**TEXT PASSAGE**
╔══
Pulling external knowledge into the brain

Add papers and videos straight into a graph (videos transcribed locally via faster-whisper): [github]

/graphify add https://arxiv.org/abs/1706.03762
/graphify add <youtube-url>
/graphify add https://... --author "Name" --contributor "Name"

[interview] describes this as turning a Stanford lecture or any video/audio into a queryable section-by-section map instead of re-watching it.


Playbook 5 — PR impact analysis

For reviewing your own or a team's pull requests with graph-aware impact. Requires the GitHub CLI auth your repo already uses.

  1. See the dashboard — every open PR with CI state, review status, worktree mapping, and graph impact:
    graphify prs
    
  2. Deep-dive a specific PR's blast radius:
    graphify prs 42
    
  3. Let the graph rank your review queue (auto-detects backend from env):
    graphify prs --triage
    
  4. Spot merge-order risk — PRs touching the same graph communities are likely to conflict:
    graphify prs --conflicts
    
  5. Scope it when you have many branches:
    graphify prs --base main          # only PRs targeting main
    graphify prs --worktrees          # worktree → branch → PR mapping
    graphify prs --repo owner/repo    # a different repo
    

All [github]. To pin the triage backend (e.g. keep it local/cheap):

GRAPHIFY_TRIAGE_BACKEND=ollama graphify prs --triage

[github]


Playbook 6 — The creator's own day-to-day workflow

The distilled habit the creator described for himself. [interview]

  1. Local LLM for documents. Extract docs/notes with Ollama so it's free and stays on your machine — no cloud, no per-token cost: [interview] [github]
    graphify extract ./docs --backend ollama
    
    Code never needs this (it's local AST already). Tuning for small GPUs:
    GRAPHIFY_OLLAMA_NUM_CTX=8192 graphify extract ./docs --backend ollama
    GRAPHIFY_OLLAMA_KEEP_ALIVE=0 graphify extract ./docs --backend ollama   # unload after each chunk
    graphify extract ./docs --backend ollama --token-budget 4000            # smaller chunks for local models
    
    [github] Full backend setup in 05-local-models-and-backends.
  2. God nodes first. Always open with the most-connected concepts to get the map before drilling in. [interview]
  3. Query the graph, not the corpus. Prompt the assistant to extract from the graph — the graph is the context/memory. Never ask the LLM to read the whole corpus again. [interview]
  4. Always --update when ingesting new material so a later query doesn't force a full re-read. [interview]
    /graphify --update
    
  5. Lock the query-first behavior in. Register Graphify with your assistant so it consults the graph before grepping/reading files:
    graphify install            # or: graphify claude install
    
    [github] The creator notes he's working toward hard-wiring "go to the graph first" into the agent's behavior. [interview]

Token-savings note

The interview's headline figures — "71.5x" in the README, with reports of "20x to 90x" from users — are sales claims and explicitly described as corpus-dependent with "no ceiling or floor." Do not treat them as guarantees. [interview] See 07-token-economics-and-updates.
╚══
**WORK ORDER A**
In the Graphify guide, what tool transcribes videos locally?
**WORK ORDER B**
Rewrite the Graphify guide from "Add papers and" up to and including "repo already uses.", renaming "pull requests" to "merge requests".

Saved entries
╔══
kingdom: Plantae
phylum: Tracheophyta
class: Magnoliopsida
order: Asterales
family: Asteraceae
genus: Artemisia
╚══
╔══
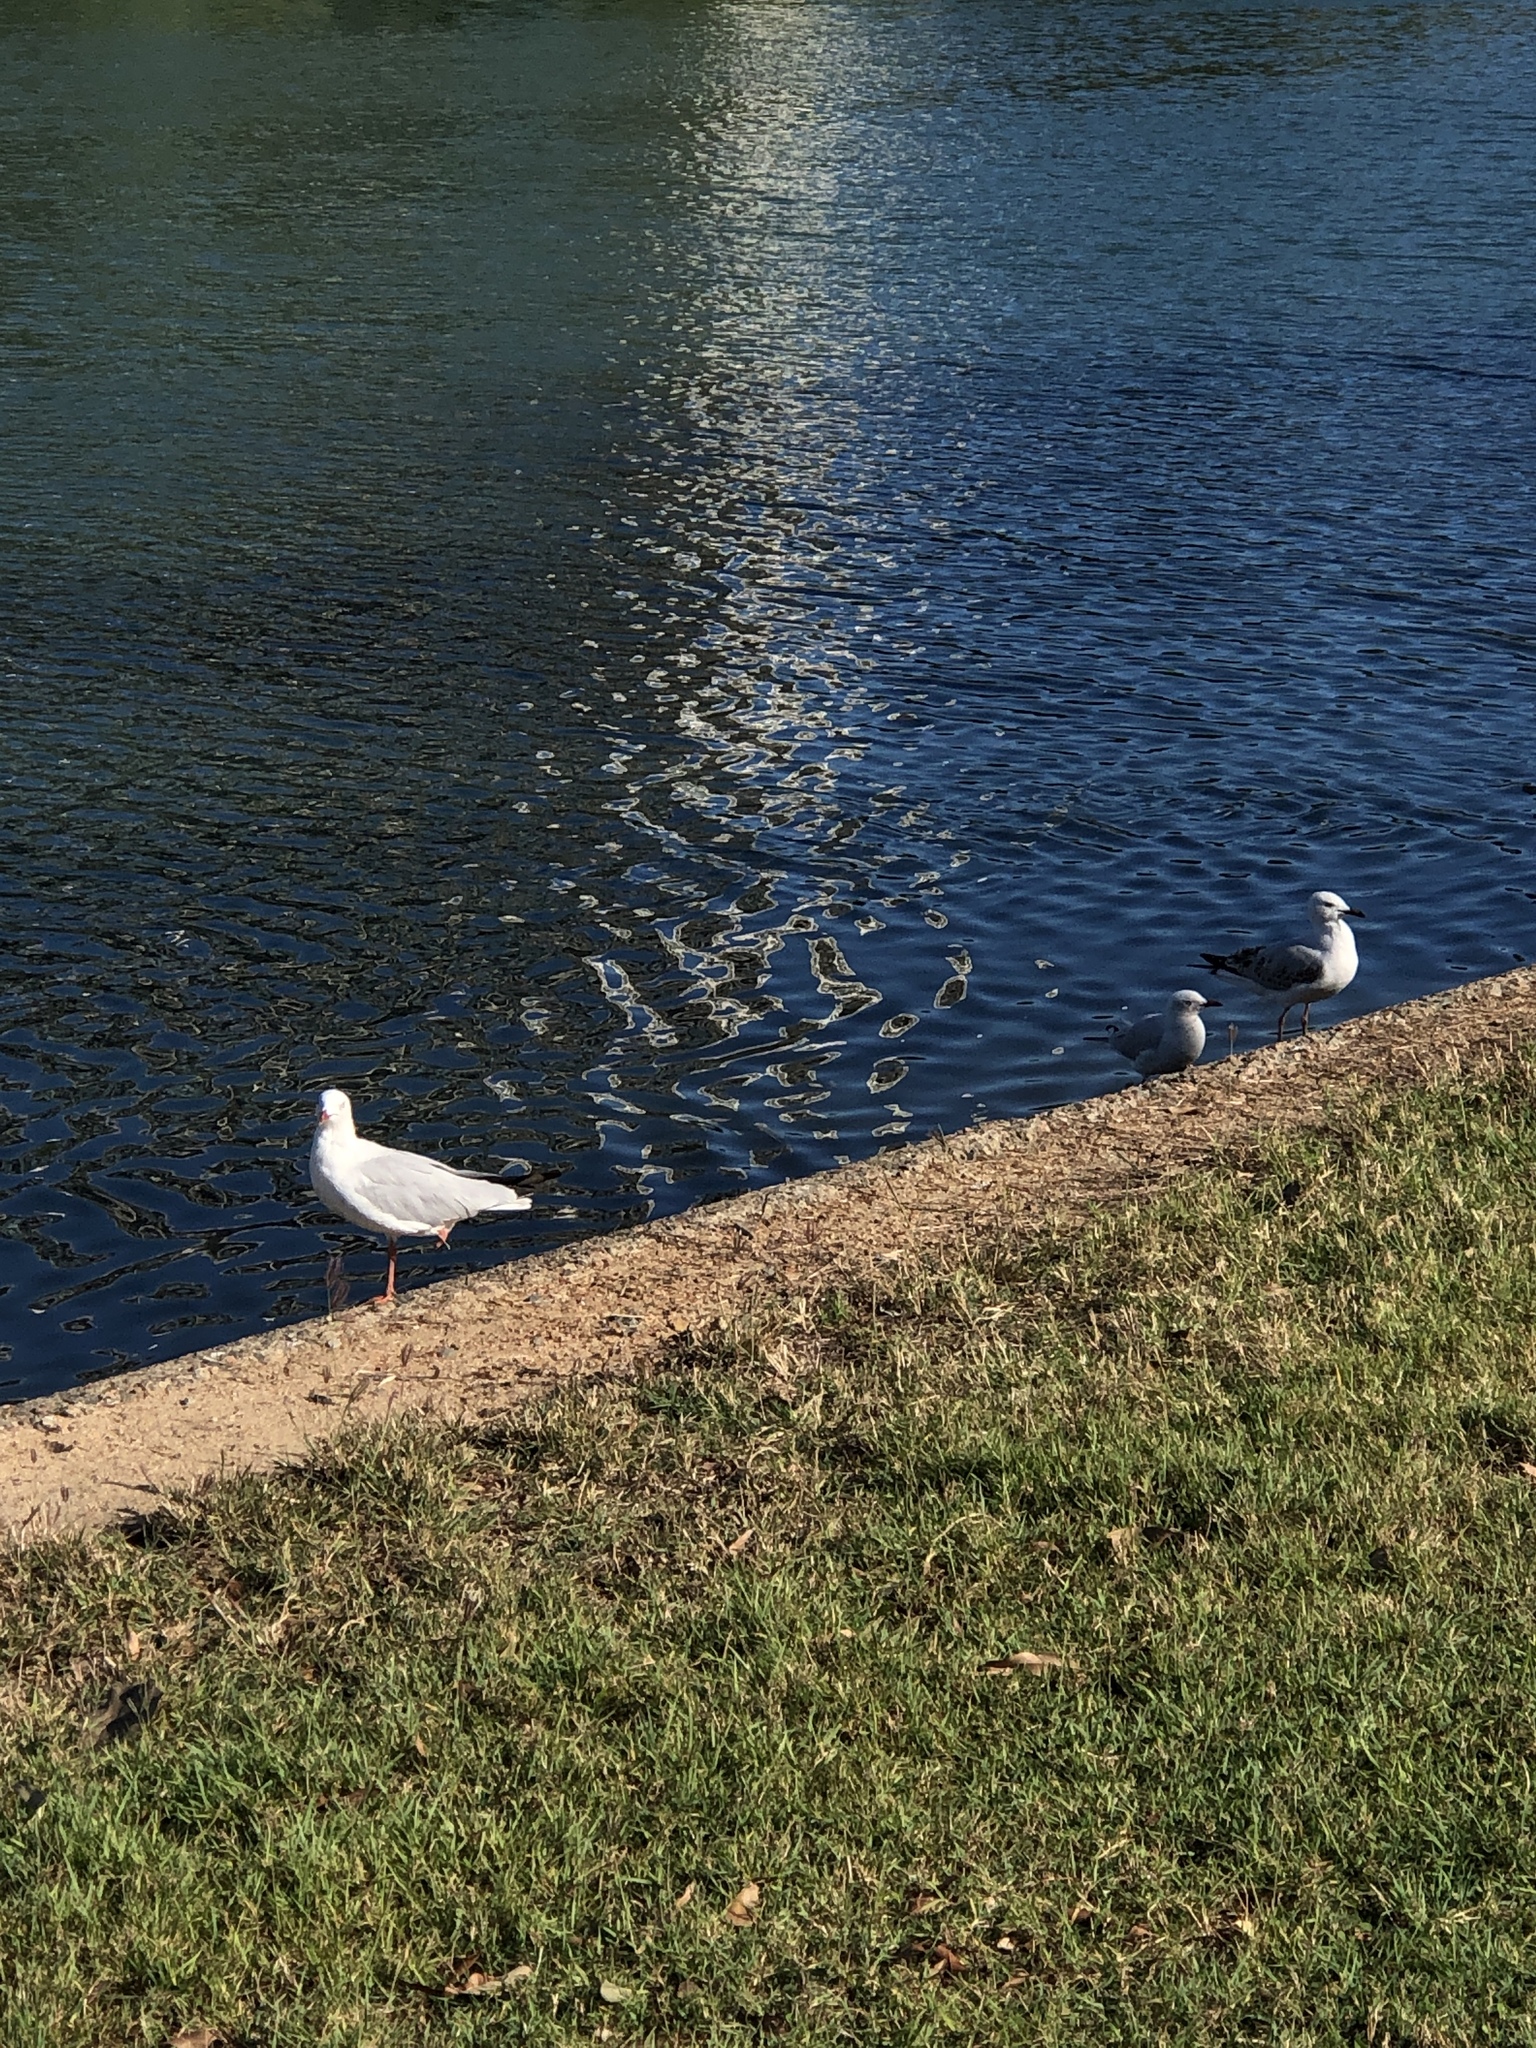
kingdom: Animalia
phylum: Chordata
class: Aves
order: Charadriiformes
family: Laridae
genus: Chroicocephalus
╚══
╔══
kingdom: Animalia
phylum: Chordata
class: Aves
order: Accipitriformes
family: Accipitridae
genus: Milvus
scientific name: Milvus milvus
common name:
╚══
**EXERCISE ANSWER A**
faster-whisper

**EXERCISE ANSWER B**
Add papers and videos straight into a graph (videos transcribed locally via faster-whisper): [github]

/graphify add https://arxiv.org/abs/1706.03762
/graphify add <youtube-url>
/graphify add https://... --author "Name" --contributor "Name"

[interview] describes this as turning a Stanford lecture or any video/audio into a queryable section-by-section map instead of re-watching it.


Playbook 5 — PR impact analysis

For reviewing your own or a team's merge requests with graph-aware impact. Requires the GitHub CLI auth your repo already uses.